▶ Material for this exercise

- Opening Delimiter -

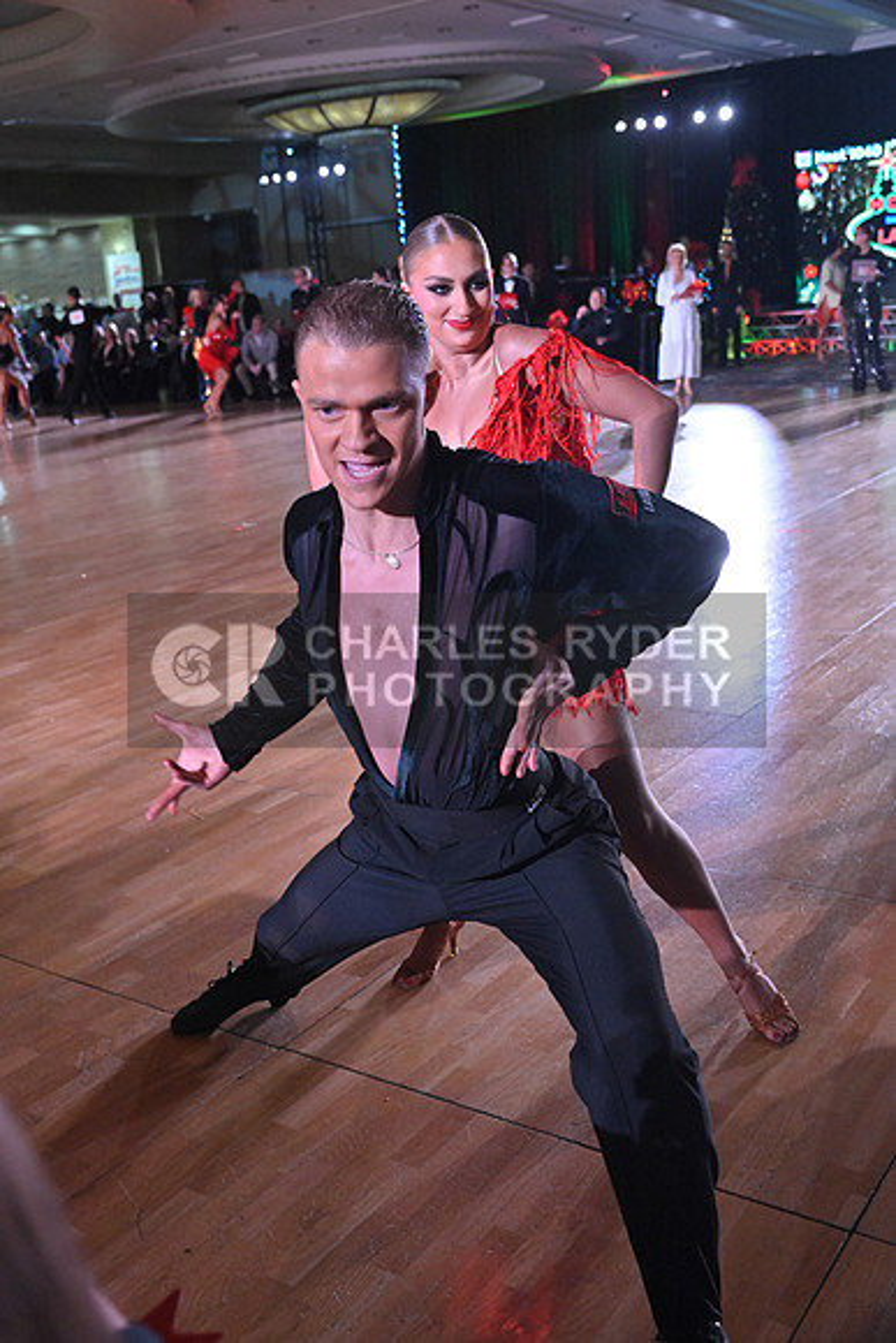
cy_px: 672
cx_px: 448
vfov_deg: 54.4
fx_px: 1306
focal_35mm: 35
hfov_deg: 37.9
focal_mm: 35
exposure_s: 1/400
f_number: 5
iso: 5000
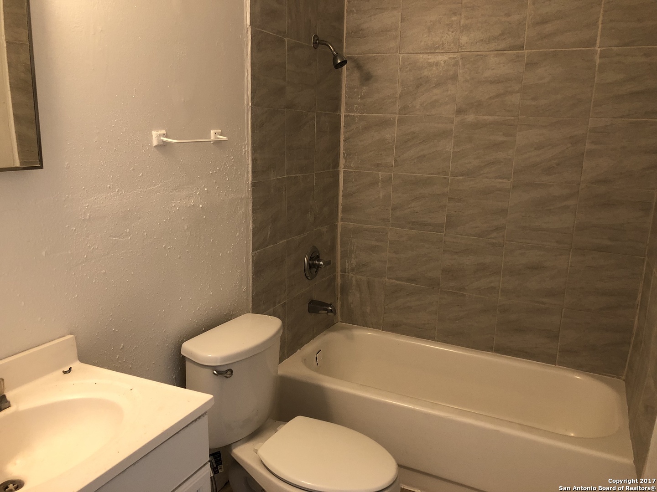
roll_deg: -2.8
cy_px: 246
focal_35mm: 29
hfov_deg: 61.7
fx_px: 550
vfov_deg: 48.2
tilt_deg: -12.1
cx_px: 328
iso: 50
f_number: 1.8
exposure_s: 1/15
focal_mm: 3.99
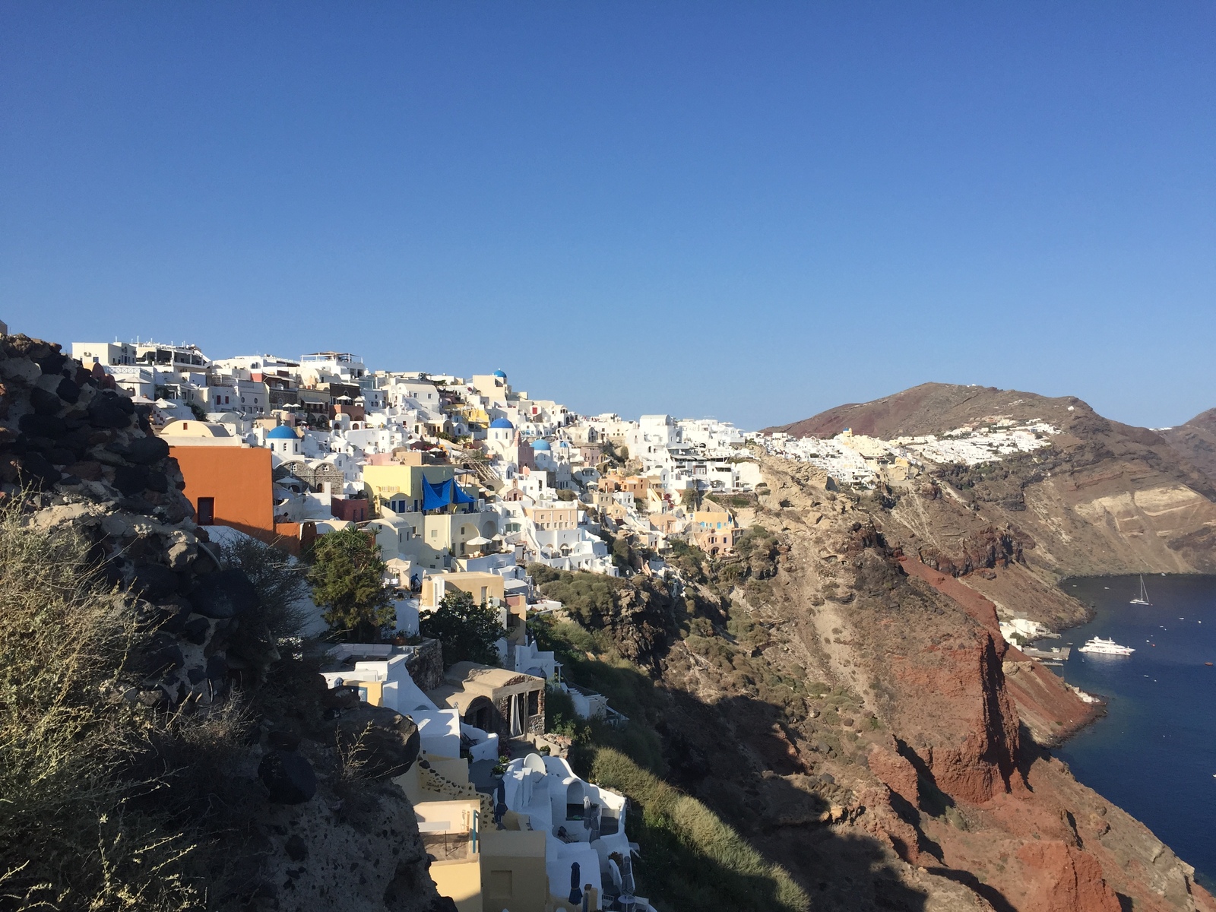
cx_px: 608
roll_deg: -1.6
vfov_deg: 48.2
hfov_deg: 61.7
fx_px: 1019
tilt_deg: +0.4
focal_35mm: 29
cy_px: 456
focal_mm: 4.15
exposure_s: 1/2825
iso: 32
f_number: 2.2
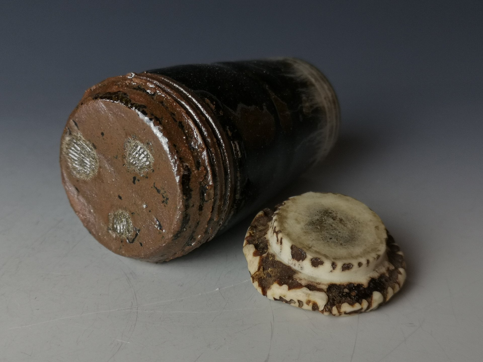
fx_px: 684
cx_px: 242
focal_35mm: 49
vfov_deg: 29.7
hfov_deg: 38.9
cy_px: 181
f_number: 1.8
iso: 80
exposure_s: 1/60
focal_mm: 3.95
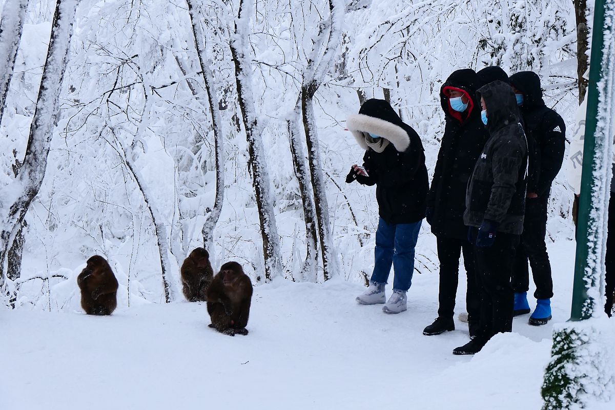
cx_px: 308
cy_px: 205
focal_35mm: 88
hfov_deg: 23.1
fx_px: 1503
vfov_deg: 15.5
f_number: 4.1
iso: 320
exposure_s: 1/800
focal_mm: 32.4
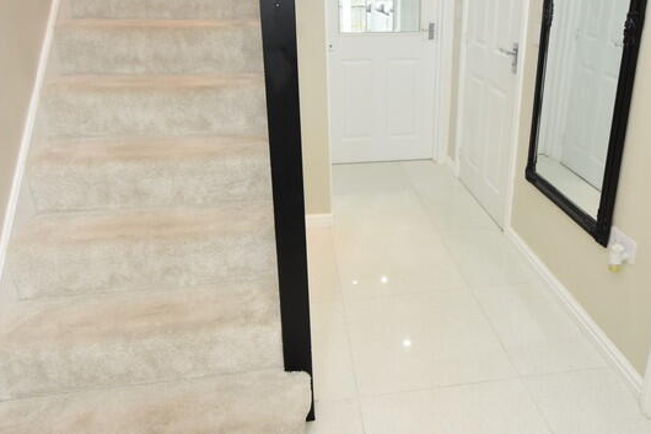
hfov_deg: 62.9
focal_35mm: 29
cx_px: 400
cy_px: 143
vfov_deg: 44.3
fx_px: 524
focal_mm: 10
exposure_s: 1/100
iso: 800
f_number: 5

- Closing Delimiter -

▶ Task instructions
Every record must be transcribed faithfully, with no picture carried over.

▶ Answer to this exercise
cy_px: 672
cx_px: 448
vfov_deg: 54.4
fx_px: 1306
focal_35mm: 35
hfov_deg: 37.9
focal_mm: 35
exposure_s: 1/400
f_number: 5
iso: 5000
roll_deg: -2.8
cy_px: 246
focal_35mm: 29
hfov_deg: 61.7
fx_px: 550
vfov_deg: 48.2
tilt_deg: -12.1
cx_px: 328
iso: 50
f_number: 1.8
exposure_s: 1/15
focal_mm: 3.99
cx_px: 608
roll_deg: -1.6
vfov_deg: 48.2
hfov_deg: 61.7
fx_px: 1019
tilt_deg: +0.4
focal_35mm: 29
cy_px: 456
focal_mm: 4.15
exposure_s: 1/2825
iso: 32
f_number: 2.2
fx_px: 684
cx_px: 242
focal_35mm: 49
vfov_deg: 29.7
hfov_deg: 38.9
cy_px: 181
f_number: 1.8
iso: 80
exposure_s: 1/60
focal_mm: 3.95
cx_px: 308
cy_px: 205
focal_35mm: 88
hfov_deg: 23.1
fx_px: 1503
vfov_deg: 15.5
f_number: 4.1
iso: 320
exposure_s: 1/800
focal_mm: 32.4
hfov_deg: 62.9
focal_35mm: 29
cx_px: 400
cy_px: 143
vfov_deg: 44.3
fx_px: 524
focal_mm: 10
exposure_s: 1/100
iso: 800
f_number: 5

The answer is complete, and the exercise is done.